TASK OBJECTIVE
Retype, exactly as they appear below, the lines between the line holding "right hip: (250, 208, 6)" and the line holding "left knee: (142, 387, 2)", both ends included.
Top of DATA SUPPLIED
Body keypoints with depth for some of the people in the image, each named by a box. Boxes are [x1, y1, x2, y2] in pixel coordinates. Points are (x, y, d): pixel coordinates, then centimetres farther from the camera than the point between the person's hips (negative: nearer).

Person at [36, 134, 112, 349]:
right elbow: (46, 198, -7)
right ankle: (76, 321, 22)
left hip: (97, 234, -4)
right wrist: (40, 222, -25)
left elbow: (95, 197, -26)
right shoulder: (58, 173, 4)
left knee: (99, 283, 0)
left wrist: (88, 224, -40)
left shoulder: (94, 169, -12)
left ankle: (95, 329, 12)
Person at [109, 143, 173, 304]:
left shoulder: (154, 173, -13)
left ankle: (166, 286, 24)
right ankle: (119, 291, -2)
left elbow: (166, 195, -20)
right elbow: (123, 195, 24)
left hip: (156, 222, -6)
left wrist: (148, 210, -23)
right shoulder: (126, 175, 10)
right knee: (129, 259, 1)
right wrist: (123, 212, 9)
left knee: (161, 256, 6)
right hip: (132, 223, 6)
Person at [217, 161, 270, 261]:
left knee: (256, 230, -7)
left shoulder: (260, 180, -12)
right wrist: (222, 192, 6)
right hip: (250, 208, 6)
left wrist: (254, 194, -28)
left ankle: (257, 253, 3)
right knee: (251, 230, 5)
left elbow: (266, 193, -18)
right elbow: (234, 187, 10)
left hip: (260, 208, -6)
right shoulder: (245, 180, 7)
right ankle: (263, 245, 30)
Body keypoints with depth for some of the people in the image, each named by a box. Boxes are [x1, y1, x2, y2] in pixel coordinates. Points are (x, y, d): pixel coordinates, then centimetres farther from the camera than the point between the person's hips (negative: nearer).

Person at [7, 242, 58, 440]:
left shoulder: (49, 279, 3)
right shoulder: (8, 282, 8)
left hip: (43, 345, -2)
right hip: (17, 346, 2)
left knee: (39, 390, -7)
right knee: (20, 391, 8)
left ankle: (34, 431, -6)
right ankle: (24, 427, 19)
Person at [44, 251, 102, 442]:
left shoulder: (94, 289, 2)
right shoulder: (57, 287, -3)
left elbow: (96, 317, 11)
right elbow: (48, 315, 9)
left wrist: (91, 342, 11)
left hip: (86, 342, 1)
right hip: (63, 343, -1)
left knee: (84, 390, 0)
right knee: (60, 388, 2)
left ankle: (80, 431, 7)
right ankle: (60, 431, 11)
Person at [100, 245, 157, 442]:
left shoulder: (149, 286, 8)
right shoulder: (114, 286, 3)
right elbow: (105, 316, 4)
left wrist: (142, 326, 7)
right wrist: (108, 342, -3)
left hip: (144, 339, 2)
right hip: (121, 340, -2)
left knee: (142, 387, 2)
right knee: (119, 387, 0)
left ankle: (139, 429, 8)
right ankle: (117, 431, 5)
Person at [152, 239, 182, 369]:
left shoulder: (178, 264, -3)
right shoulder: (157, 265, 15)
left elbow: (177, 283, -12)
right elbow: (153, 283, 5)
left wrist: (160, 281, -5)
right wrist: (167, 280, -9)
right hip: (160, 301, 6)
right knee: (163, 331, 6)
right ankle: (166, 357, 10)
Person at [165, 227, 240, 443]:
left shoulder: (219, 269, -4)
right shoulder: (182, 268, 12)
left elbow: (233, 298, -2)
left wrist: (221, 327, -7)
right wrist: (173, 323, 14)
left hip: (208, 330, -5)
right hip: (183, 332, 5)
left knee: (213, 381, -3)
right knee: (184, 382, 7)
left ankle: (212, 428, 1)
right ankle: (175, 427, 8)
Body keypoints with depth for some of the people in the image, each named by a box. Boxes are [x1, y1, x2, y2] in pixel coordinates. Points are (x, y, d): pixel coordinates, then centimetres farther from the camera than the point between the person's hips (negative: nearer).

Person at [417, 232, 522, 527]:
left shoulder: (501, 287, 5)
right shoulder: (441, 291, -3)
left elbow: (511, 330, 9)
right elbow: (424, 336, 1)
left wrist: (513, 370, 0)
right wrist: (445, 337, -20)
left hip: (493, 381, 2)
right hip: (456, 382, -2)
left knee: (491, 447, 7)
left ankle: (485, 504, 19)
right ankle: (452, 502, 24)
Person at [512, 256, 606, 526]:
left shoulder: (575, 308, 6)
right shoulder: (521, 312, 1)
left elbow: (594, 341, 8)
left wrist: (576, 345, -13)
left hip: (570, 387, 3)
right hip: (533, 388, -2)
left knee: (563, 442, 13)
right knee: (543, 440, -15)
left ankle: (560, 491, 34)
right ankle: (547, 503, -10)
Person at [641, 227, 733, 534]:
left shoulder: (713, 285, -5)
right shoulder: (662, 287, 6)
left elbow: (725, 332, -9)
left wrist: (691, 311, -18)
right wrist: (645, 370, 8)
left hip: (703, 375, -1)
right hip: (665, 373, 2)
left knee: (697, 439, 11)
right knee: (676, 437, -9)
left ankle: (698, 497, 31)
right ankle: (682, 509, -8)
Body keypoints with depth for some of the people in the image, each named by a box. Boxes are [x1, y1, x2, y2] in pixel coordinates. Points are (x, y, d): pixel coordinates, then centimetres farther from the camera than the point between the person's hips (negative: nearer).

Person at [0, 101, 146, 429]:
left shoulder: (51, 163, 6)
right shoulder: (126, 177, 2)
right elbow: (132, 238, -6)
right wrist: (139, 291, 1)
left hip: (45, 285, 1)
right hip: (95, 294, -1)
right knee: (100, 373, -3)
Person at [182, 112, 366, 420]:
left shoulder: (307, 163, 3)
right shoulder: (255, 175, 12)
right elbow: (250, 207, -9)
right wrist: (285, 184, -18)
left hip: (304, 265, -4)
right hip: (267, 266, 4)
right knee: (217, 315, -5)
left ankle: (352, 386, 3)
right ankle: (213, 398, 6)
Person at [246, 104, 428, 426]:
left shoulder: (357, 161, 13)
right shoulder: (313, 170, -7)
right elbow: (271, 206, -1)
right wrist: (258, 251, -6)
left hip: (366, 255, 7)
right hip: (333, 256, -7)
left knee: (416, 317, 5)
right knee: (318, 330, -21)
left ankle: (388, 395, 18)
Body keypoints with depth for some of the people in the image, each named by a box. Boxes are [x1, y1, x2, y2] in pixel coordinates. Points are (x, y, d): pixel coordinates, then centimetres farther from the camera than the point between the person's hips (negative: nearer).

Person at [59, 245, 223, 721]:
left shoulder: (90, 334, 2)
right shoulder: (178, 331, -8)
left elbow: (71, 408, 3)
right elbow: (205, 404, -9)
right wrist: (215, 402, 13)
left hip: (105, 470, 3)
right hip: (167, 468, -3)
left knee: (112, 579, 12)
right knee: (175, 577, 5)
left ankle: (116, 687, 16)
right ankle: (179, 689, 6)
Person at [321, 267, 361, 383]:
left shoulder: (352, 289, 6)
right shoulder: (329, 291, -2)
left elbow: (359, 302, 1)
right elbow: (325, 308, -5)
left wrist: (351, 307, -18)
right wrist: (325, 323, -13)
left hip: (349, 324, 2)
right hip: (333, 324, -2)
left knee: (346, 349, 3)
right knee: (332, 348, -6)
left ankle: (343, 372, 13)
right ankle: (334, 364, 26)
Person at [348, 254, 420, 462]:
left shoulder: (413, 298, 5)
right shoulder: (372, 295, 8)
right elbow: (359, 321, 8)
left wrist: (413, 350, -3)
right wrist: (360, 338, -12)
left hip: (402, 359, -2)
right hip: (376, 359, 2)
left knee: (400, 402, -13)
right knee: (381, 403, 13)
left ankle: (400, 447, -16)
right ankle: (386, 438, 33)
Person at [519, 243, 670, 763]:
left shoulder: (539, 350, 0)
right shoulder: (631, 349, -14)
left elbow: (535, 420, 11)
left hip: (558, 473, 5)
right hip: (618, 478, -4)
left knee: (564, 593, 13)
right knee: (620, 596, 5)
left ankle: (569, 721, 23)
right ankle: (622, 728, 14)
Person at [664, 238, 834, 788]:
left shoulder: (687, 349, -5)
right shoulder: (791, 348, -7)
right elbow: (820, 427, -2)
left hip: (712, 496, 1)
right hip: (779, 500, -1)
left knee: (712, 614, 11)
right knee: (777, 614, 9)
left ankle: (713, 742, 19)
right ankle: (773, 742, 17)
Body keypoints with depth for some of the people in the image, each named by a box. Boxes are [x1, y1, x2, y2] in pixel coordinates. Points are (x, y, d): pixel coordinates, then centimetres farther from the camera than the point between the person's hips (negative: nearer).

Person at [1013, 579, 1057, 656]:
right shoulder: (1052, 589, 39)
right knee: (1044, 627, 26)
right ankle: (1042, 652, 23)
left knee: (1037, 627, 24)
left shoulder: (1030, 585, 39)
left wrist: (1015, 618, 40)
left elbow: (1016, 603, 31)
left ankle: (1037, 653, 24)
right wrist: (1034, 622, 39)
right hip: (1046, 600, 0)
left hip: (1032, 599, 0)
Bottom of DATA SUPPLIED
THE COMPLETED TASK
right hip: (250, 208, 6)
left wrist: (254, 194, -28)
left ankle: (257, 253, 3)
right knee: (251, 230, 5)
left elbow: (266, 193, -18)
right elbow: (234, 187, 10)
left hip: (260, 208, -6)
right shoulder: (245, 180, 7)
right ankle: (263, 245, 30)
Body keypoints with depth for some of the people in the image, each named by a box. Boxes are [x1, y1, x2, y2] in pixel coordinates. Points are (x, y, d): pixel coordinates, then centimetres farther from the camera than the point between the person's hips (negative: nearer).

Person at [7, 242, 58, 440]:
left shoulder: (49, 279, 3)
right shoulder: (8, 282, 8)
left hip: (43, 345, -2)
right hip: (17, 346, 2)
left knee: (39, 390, -7)
right knee: (20, 391, 8)
left ankle: (34, 431, -6)
right ankle: (24, 427, 19)
Person at [44, 251, 102, 442]:
left shoulder: (94, 289, 2)
right shoulder: (57, 287, -3)
left elbow: (96, 317, 11)
right elbow: (48, 315, 9)
left wrist: (91, 342, 11)
left hip: (86, 342, 1)
right hip: (63, 343, -1)
left knee: (84, 390, 0)
right knee: (60, 388, 2)
left ankle: (80, 431, 7)
right ankle: (60, 431, 11)
Person at [100, 245, 157, 442]:
left shoulder: (149, 286, 8)
right shoulder: (114, 286, 3)
right elbow: (105, 316, 4)
left wrist: (142, 326, 7)
right wrist: (108, 342, -3)
left hip: (144, 339, 2)
right hip: (121, 340, -2)
left knee: (142, 387, 2)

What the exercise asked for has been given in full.